_Instructions to follow_.
Retype each of the records below exactly, leaving the pictures out.
::::::::
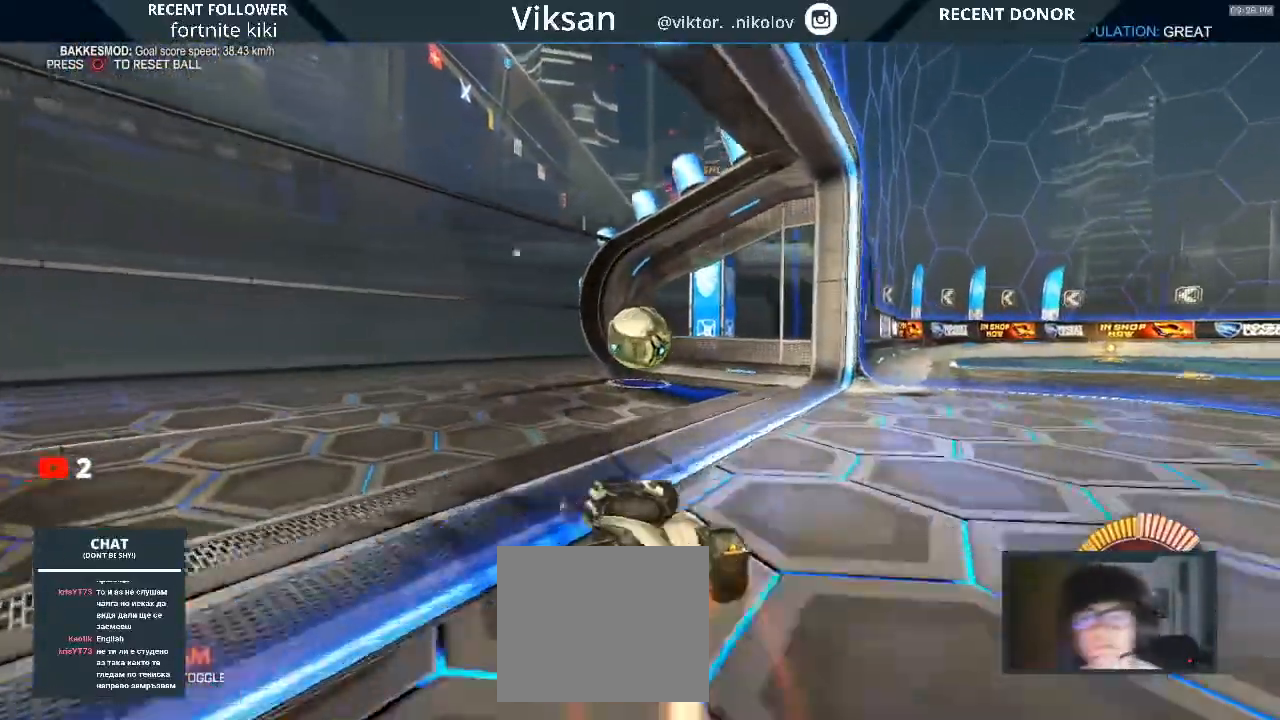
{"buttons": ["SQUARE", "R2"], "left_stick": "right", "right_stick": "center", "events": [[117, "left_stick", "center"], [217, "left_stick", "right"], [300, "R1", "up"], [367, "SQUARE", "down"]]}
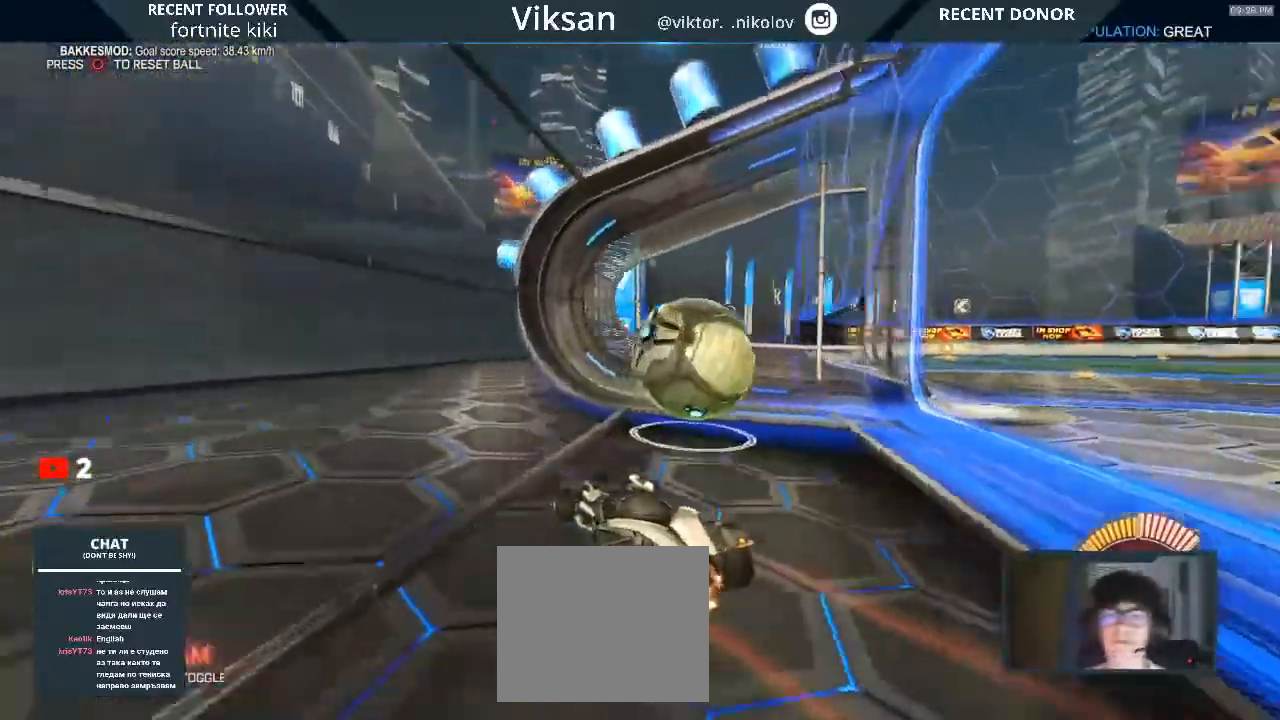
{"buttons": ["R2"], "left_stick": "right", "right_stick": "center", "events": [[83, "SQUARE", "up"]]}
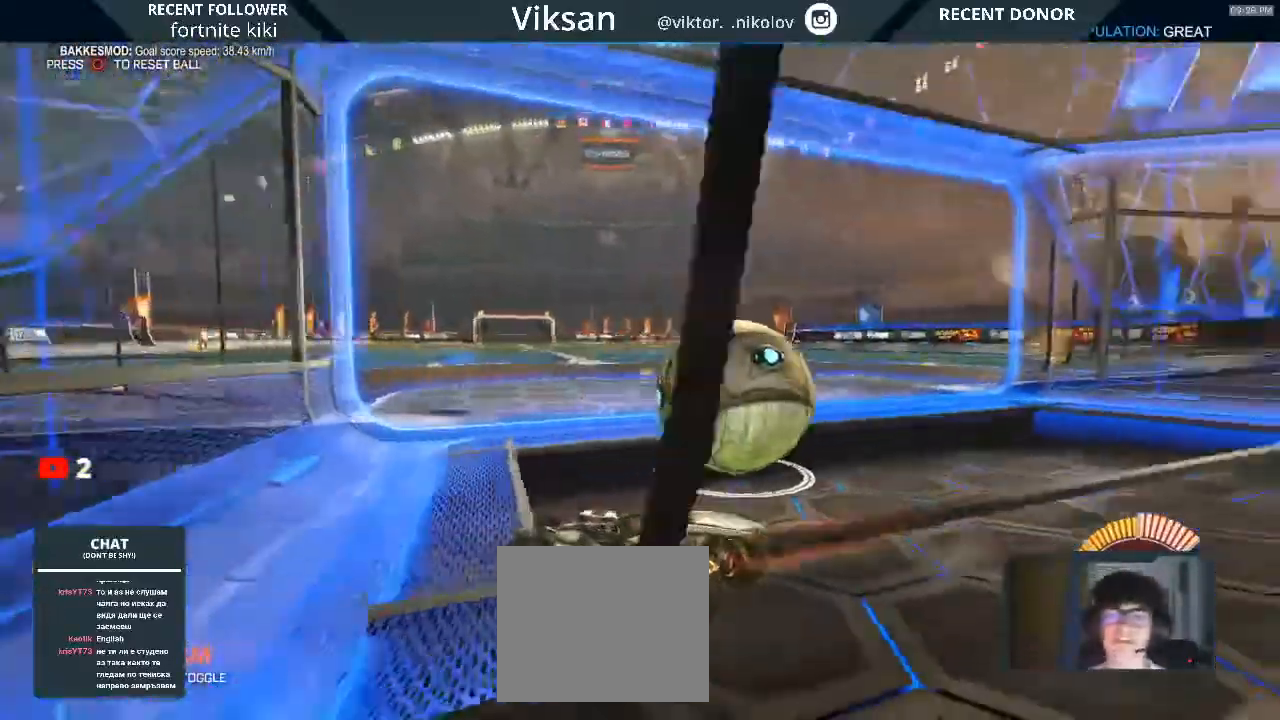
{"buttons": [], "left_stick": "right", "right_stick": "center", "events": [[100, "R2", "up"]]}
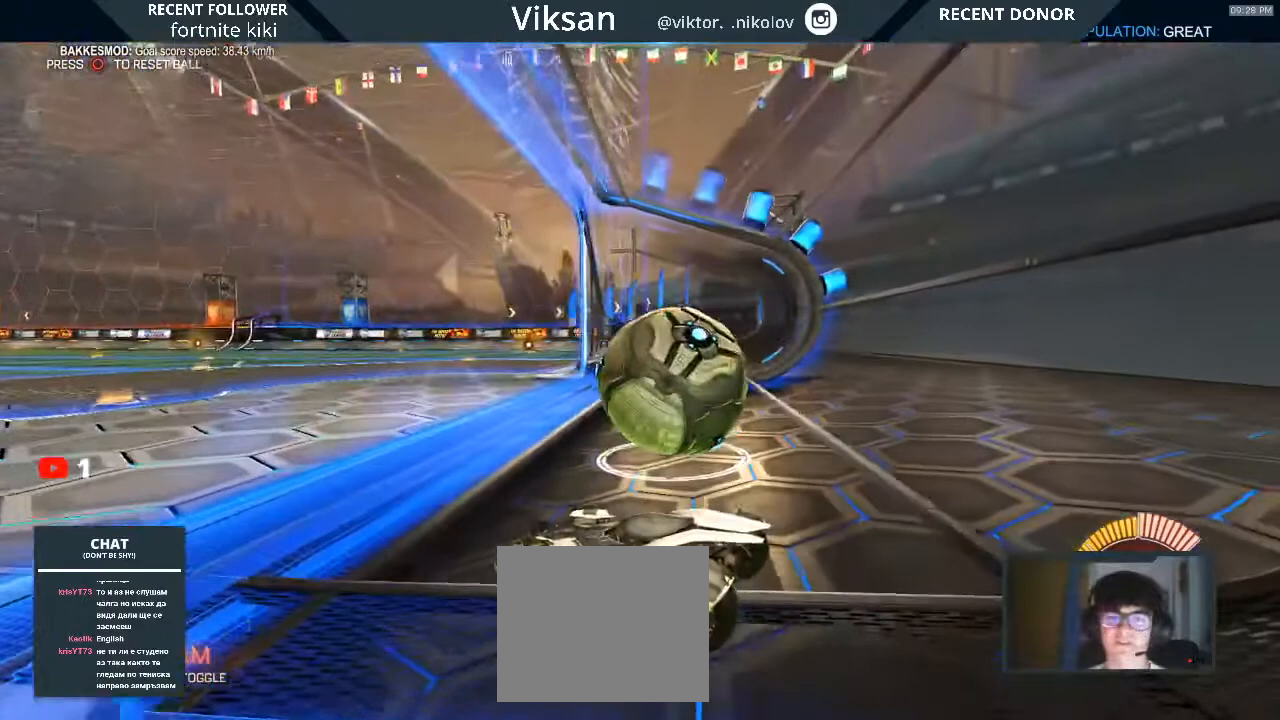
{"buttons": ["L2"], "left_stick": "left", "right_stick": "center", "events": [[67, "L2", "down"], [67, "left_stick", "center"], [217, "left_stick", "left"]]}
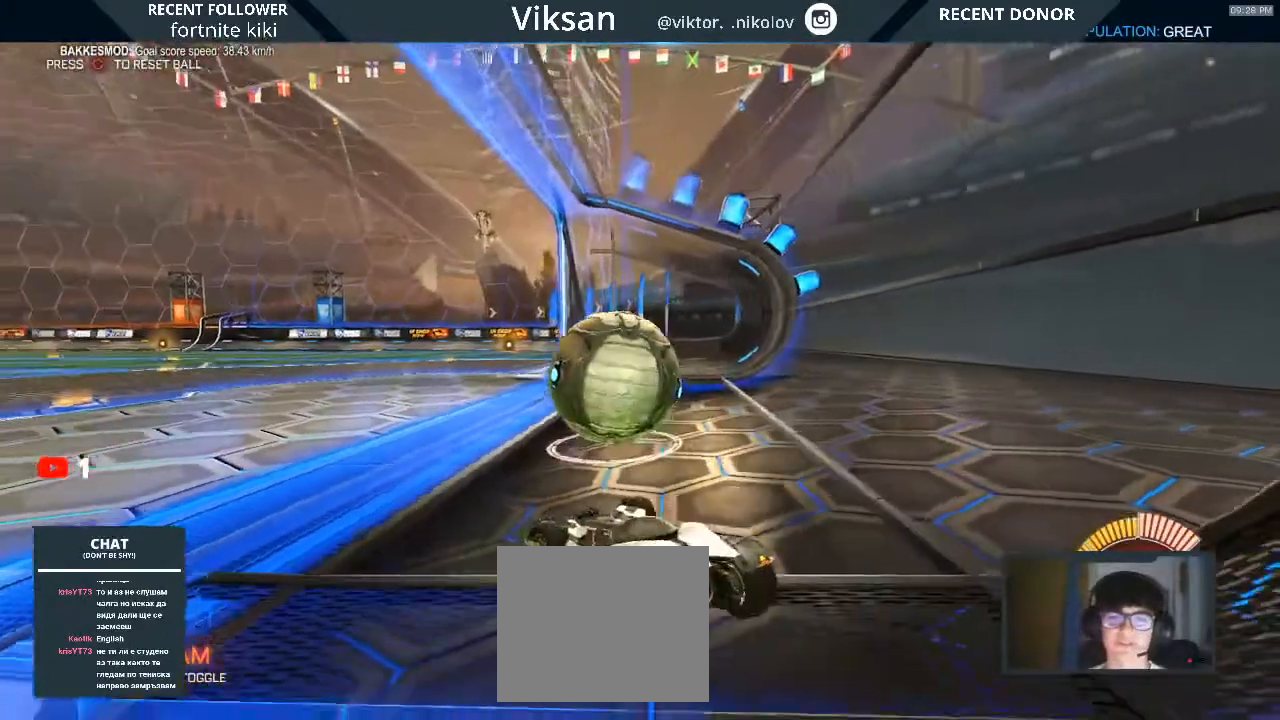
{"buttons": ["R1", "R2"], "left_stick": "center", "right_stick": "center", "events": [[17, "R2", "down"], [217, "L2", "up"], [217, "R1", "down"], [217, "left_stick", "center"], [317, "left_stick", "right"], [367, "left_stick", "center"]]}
::::::::
_Response_.
{"buttons": ["SQUARE", "R2"], "left_stick": "right", "right_stick": "center", "events": [[117, "left_stick", "center"], [217, "left_stick", "right"], [300, "R1", "up"], [367, "SQUARE", "down"]]}
{"buttons": ["R2"], "left_stick": "right", "right_stick": "center", "events": [[83, "SQUARE", "up"]]}
{"buttons": [], "left_stick": "right", "right_stick": "center", "events": [[100, "R2", "up"]]}
{"buttons": ["L2"], "left_stick": "left", "right_stick": "center", "events": [[67, "L2", "down"], [67, "left_stick", "center"], [217, "left_stick", "left"]]}
{"buttons": ["R1", "R2"], "left_stick": "center", "right_stick": "center", "events": [[17, "R2", "down"], [217, "L2", "up"], [217, "R1", "down"], [217, "left_stick", "center"], [317, "left_stick", "right"], [367, "left_stick", "center"]]}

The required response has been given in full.